Stealing a car used to require a blunt object to break one of its windows, and basic electrical knowledge to hot-wire it. Two Belgian security experts discovered an encryption flaw that let them drive away in a Tesla Model S without busting any glass or cutting any wires.
Researchers working at the KU Leuven University in Belgium figured out a relatively simple way to digitally break into a Model S by defeating the encryption in the wireless key fob, according to Wired. It’s a technique that requires about $600 worth of radio and computing equipment, so it’s not something anyone can do with their smartphone, but that’s a small investment considering the price of a Model S. The hardware is used to access the cryptographic key programmed into each fob and copy it, which essentially creates a new key fob.

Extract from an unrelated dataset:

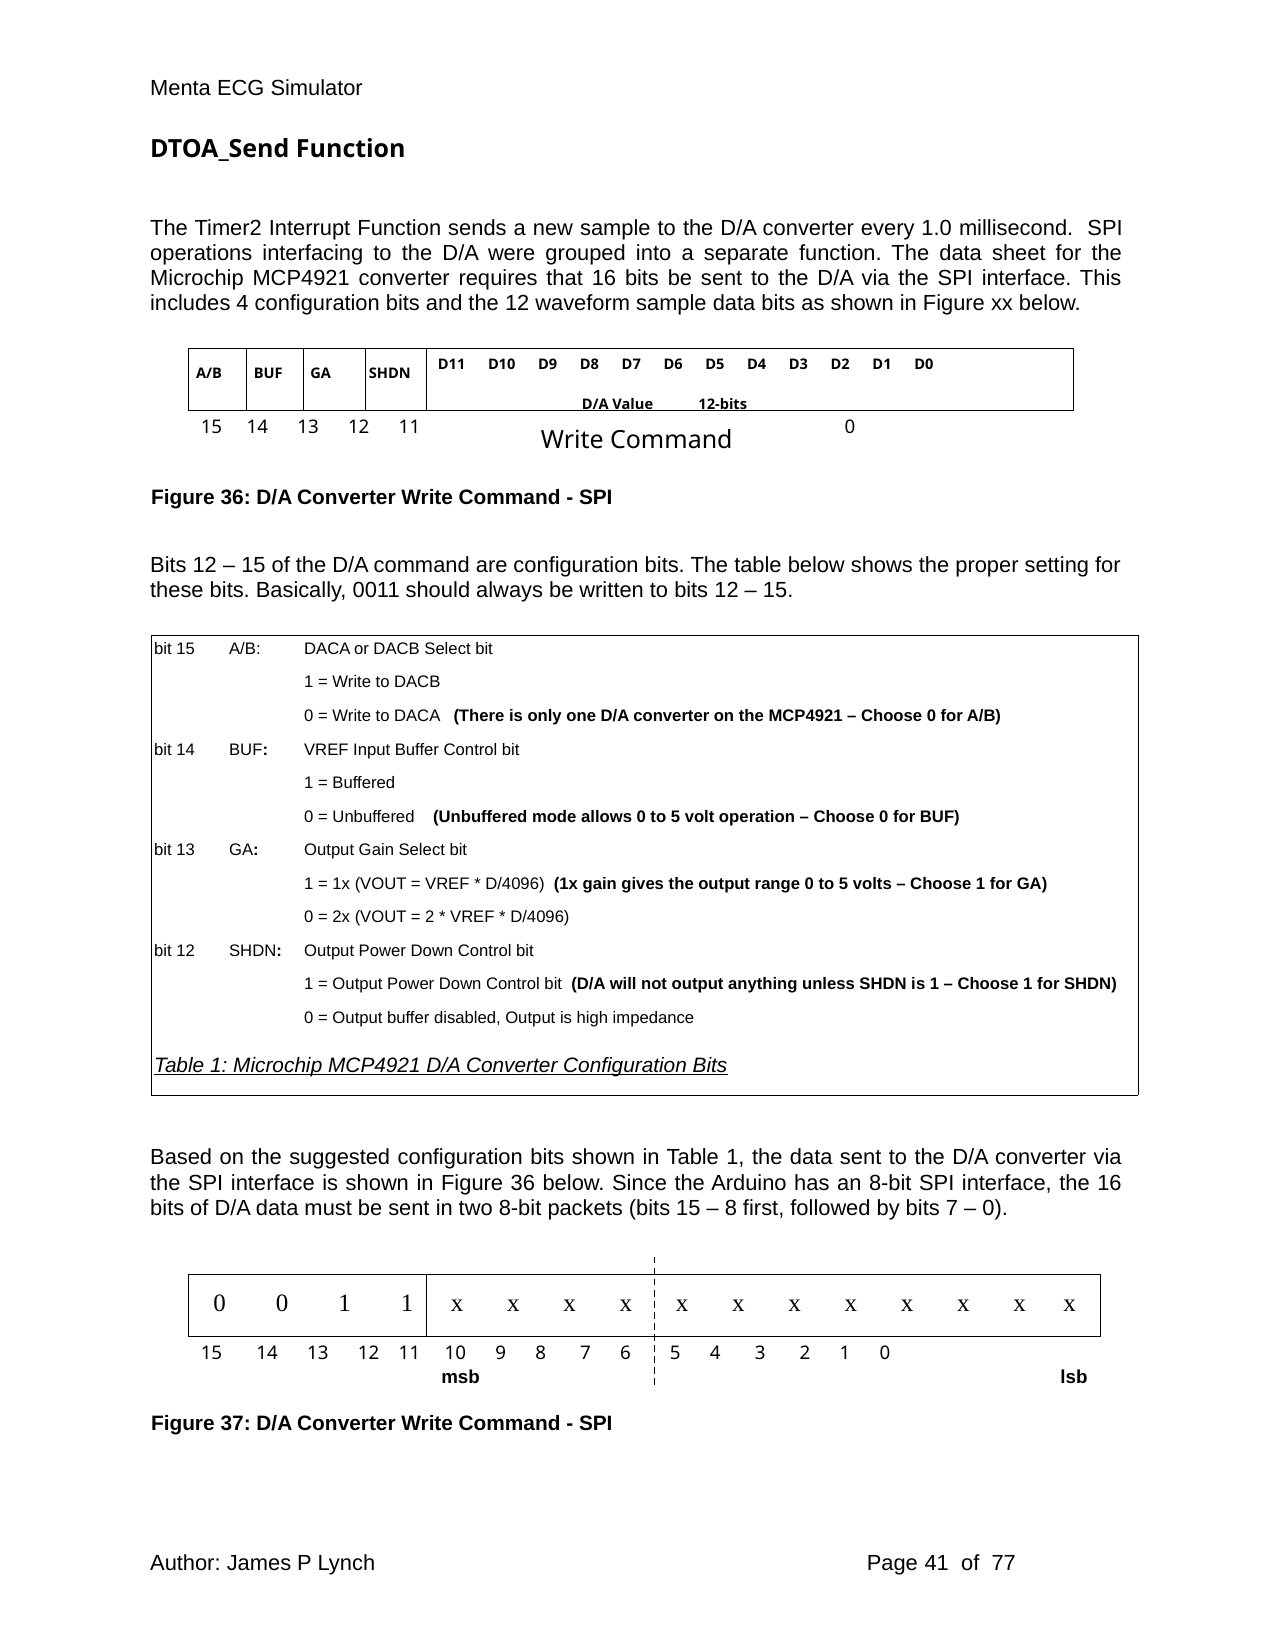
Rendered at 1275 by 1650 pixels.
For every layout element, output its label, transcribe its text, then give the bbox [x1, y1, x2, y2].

The thieves can thereupon enter any Model S and drive off in it without setting off the alarm.
“Today, it’s very easy for us to clone these key fobs in a matter of seconds. We can completely impersonate the key fob and drive the vehicle,” revealed researcher Lennert Wouters in an interview with Wired. He added figuring out how to hack into a Model S took about nine months.

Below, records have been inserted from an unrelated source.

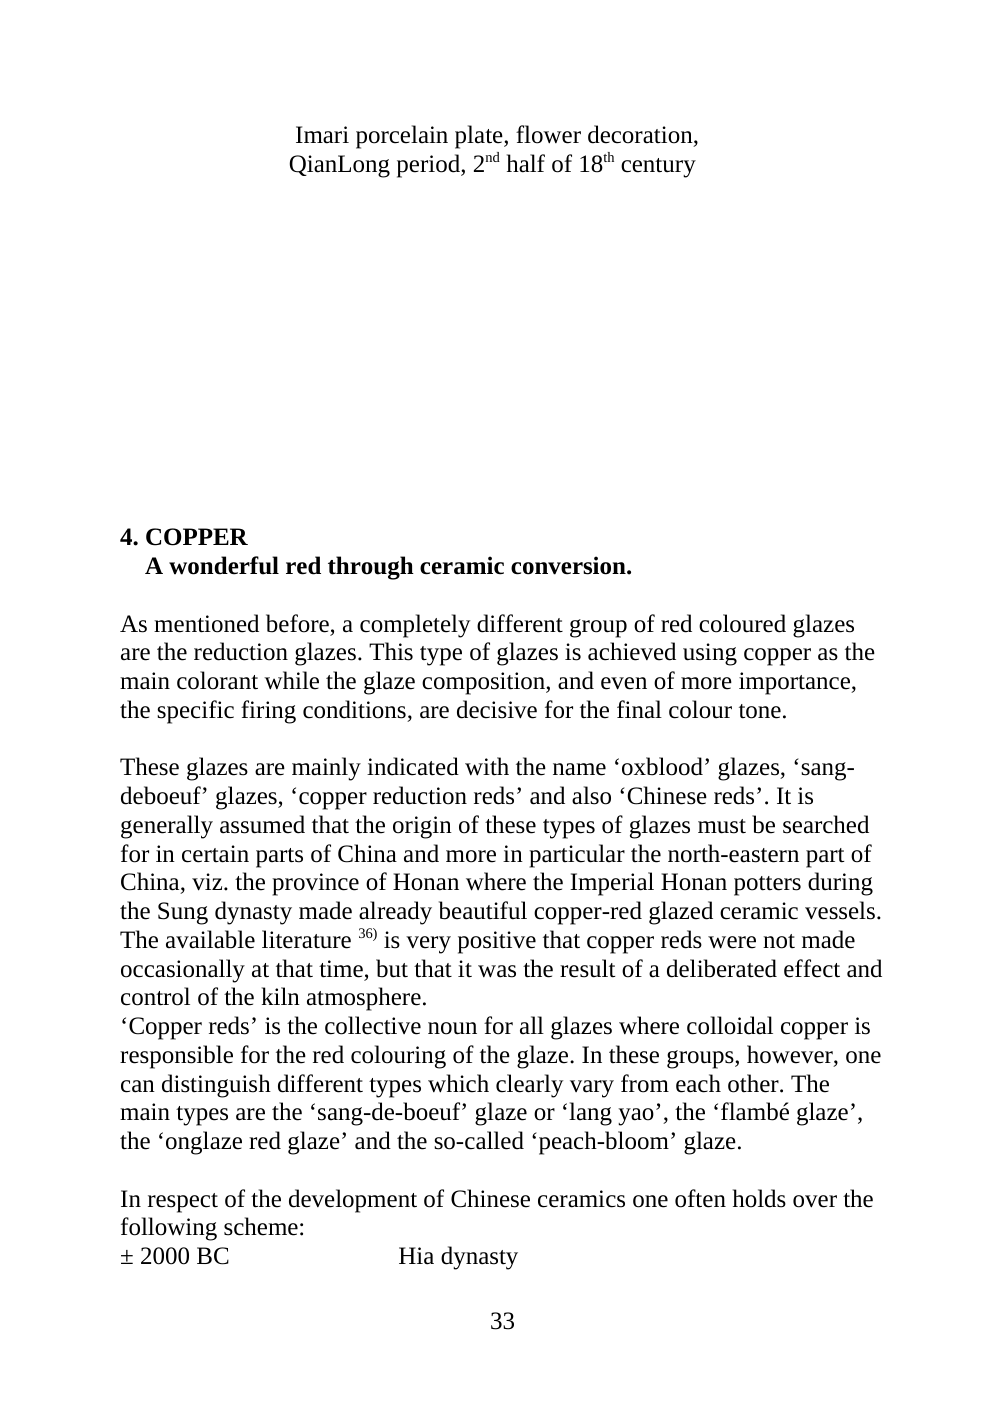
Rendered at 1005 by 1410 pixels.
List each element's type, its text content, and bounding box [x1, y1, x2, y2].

text These glazes are mainly indicated with the name ‘oxblood’ glazes, ‘sang-deboeuf’ glazes, ‘copper reduction reds’ and also ‘Chinese reds’. It is generally assumed that the origin of these types of glazes must be searched for in certain parts of China and more in particular the north-eastern part of China, viz. the province of Honan where the Imperial Honan potters during the Sung dynasty made already beautiful copper-red glazed ceramic vessels. [120, 752, 885, 925]
text A wonderful red through ceramic conversion. [120, 551, 885, 580]
text ± 2000 BC Hia dynasty [120, 1241, 885, 1270]
text Imari porcelain plate, flower decoration, [120, 120, 885, 149]
text 4. COPPER [120, 522, 885, 551]
text QianLong period, 2nd half of 18th century [176, 149, 885, 177]
text ‘Copper reds’ is the collective noun for all glazes where colloidal copper is responsible for the red colouring of the glaze. In these groups, however, one can distinguish different types which clearly vary from each other. The main types are the ‘sang-de-boeuf’ glaze or ‘lang yao’, the ‘flambé glaze’, the ‘onglaze red glaze’ and the so-called ‘peach-bloom’ glaze. [120, 1011, 885, 1155]
text In respect of the development of Chinese ceramics one often holds over the following scheme: [120, 1184, 885, 1241]
text The available literature 36) is very positive that copper reds were not made occasionally at that time, but that it was the result of a deliberated effect and control of the kiln atmosphere. [120, 925, 885, 1011]
text As mentioned before, a completely different group of red coloured glazes are the reduction glazes. This type of glazes is achieved using copper as the main colorant while the glaze composition, and even of more importance, the specific firing conditions, are decisive for the final colour tone. [120, 609, 885, 724]
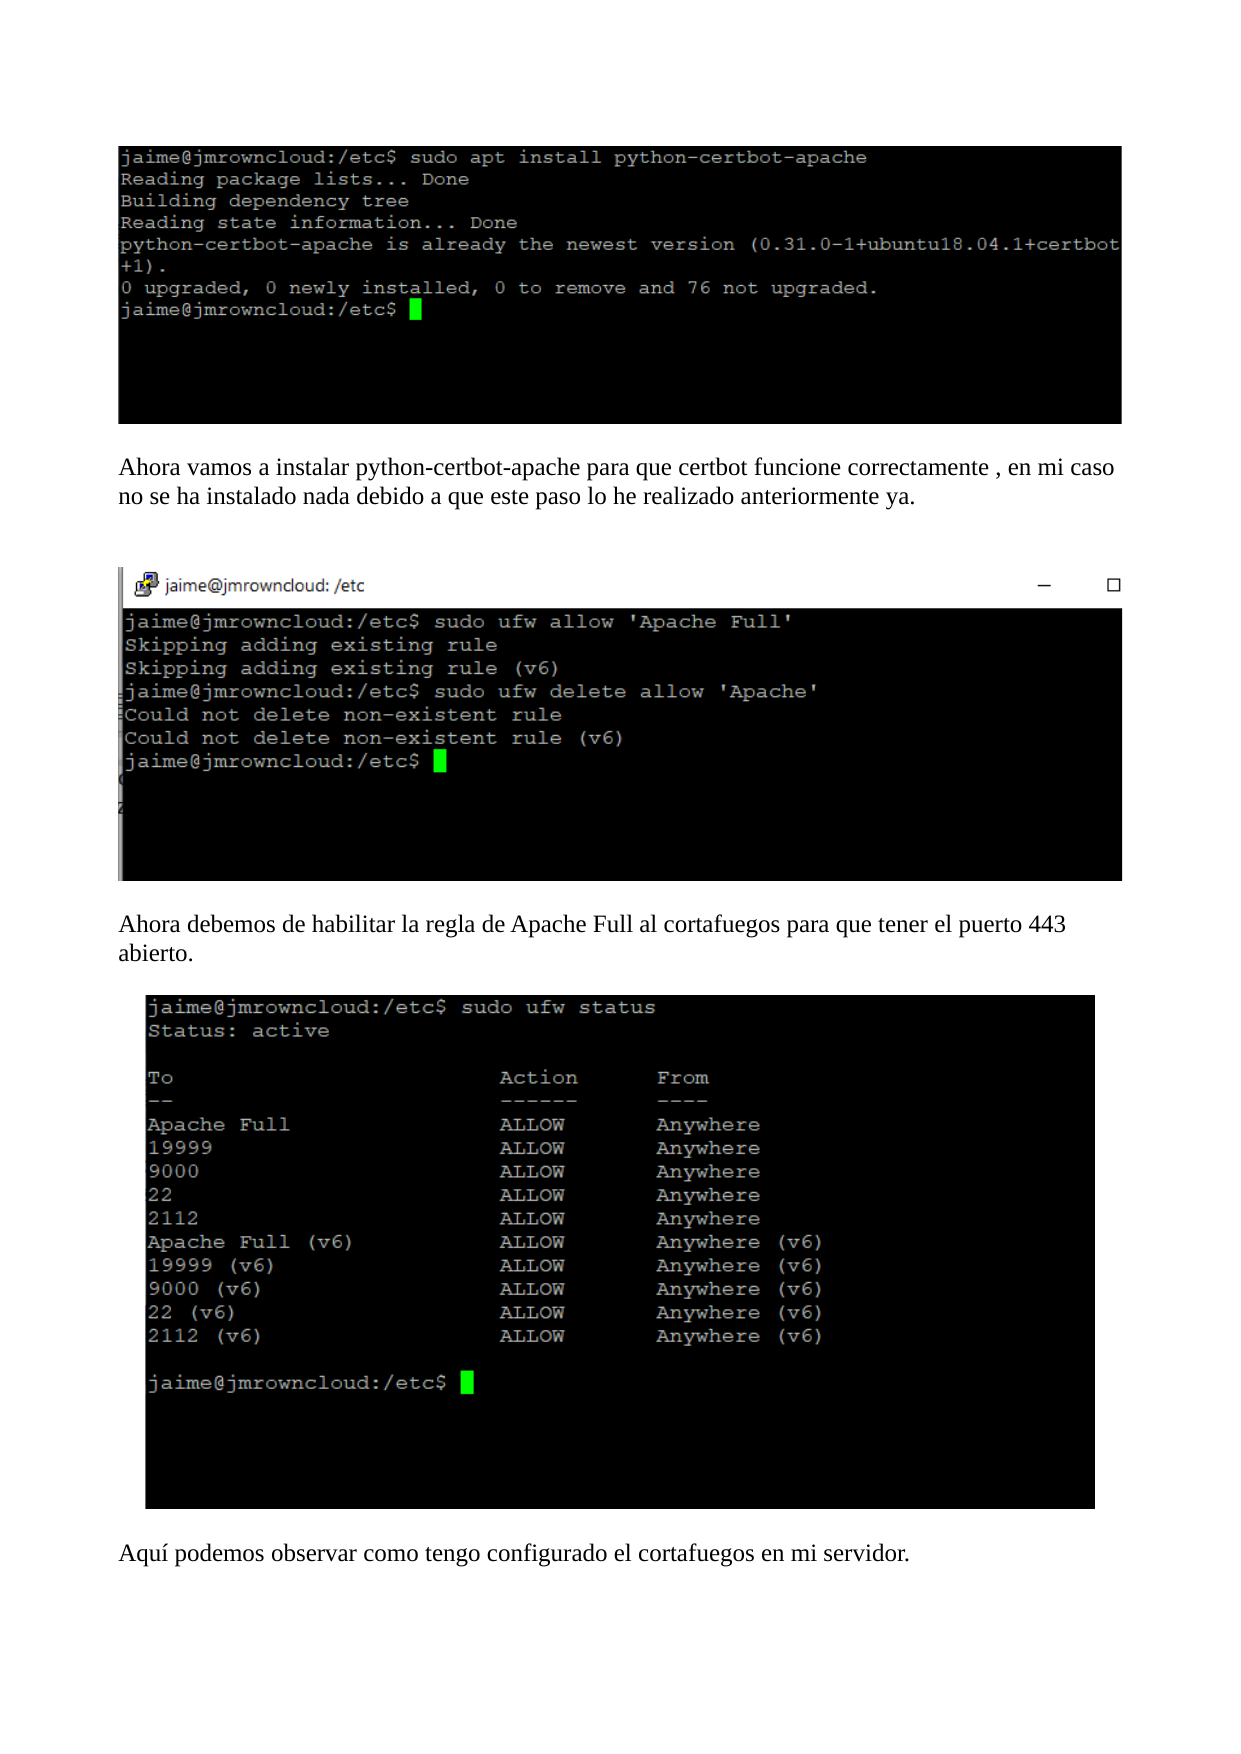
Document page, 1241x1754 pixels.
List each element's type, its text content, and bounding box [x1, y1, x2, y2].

Tesla awarded the researchers a $10,000 bug bounty when they privately shared their discovery in August of 2017. It then spent nearly a year verifying the technique and developing a fix, which it began rolling out in June of 2018. First, it designed a more secure key fob. That means cars manufactured after that point aren’t affected by the problem.

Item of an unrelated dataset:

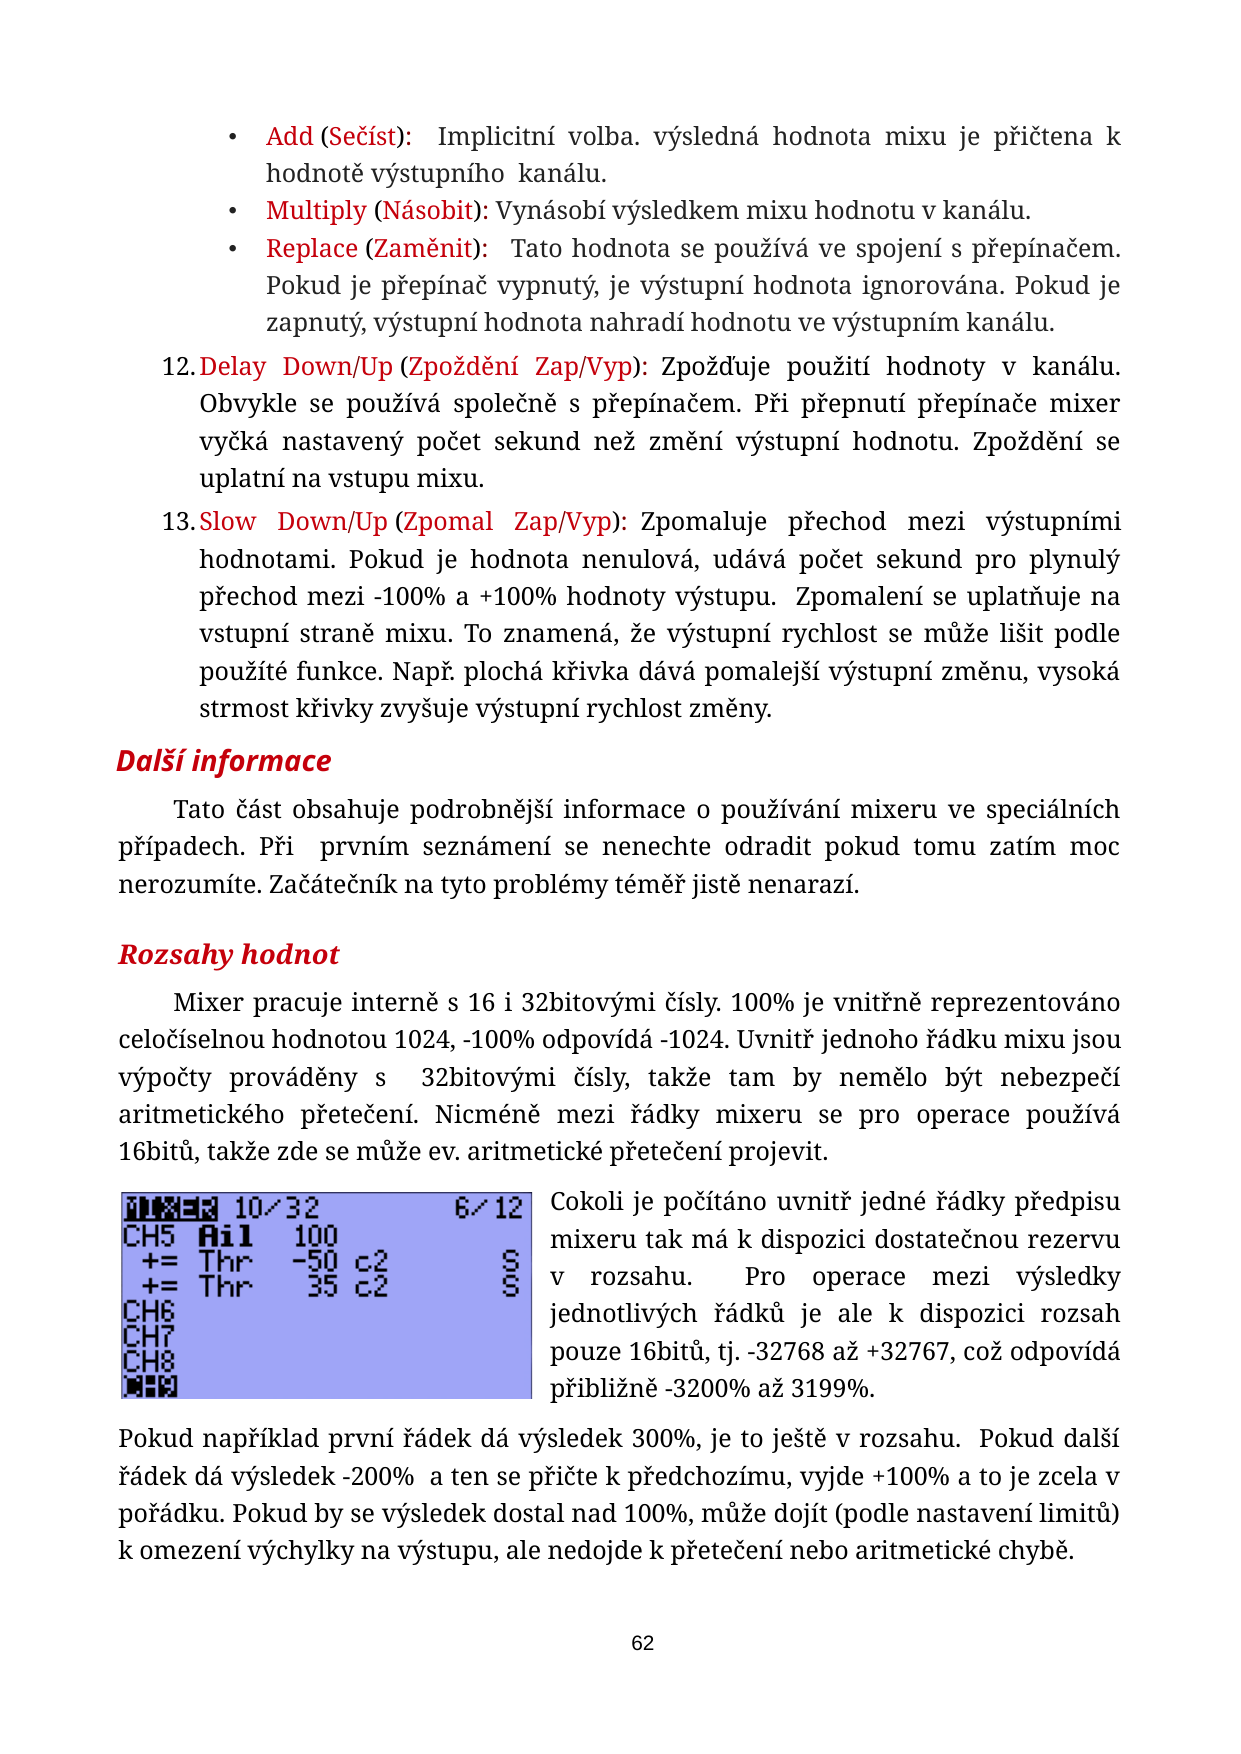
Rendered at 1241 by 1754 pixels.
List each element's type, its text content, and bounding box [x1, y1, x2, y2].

Earlier models — a vast majority of the ones on the road — received an additional security barrier via an over-the-air software update. This lets owners set a PIN code that must be entered on the car’s touchscreen before it can be driven off. It’s similar to the PIN that protects a smartphone. Wired also points out owners of older models who are concerned about hackers stealing their car can pay for the upgraded key fob.
Wouters and his partner, Tomer Ashur, blame the flaw on a key fob manufactured by British electronics firm Pektron. McLaren, Karma, and Triumph also use Pektron-sourced key fobs so the same hack could allow thieves to break into vehicles made by those brands.
“This attack is out there, and we’re not the only people capable of coming up with it,” Ashur warned.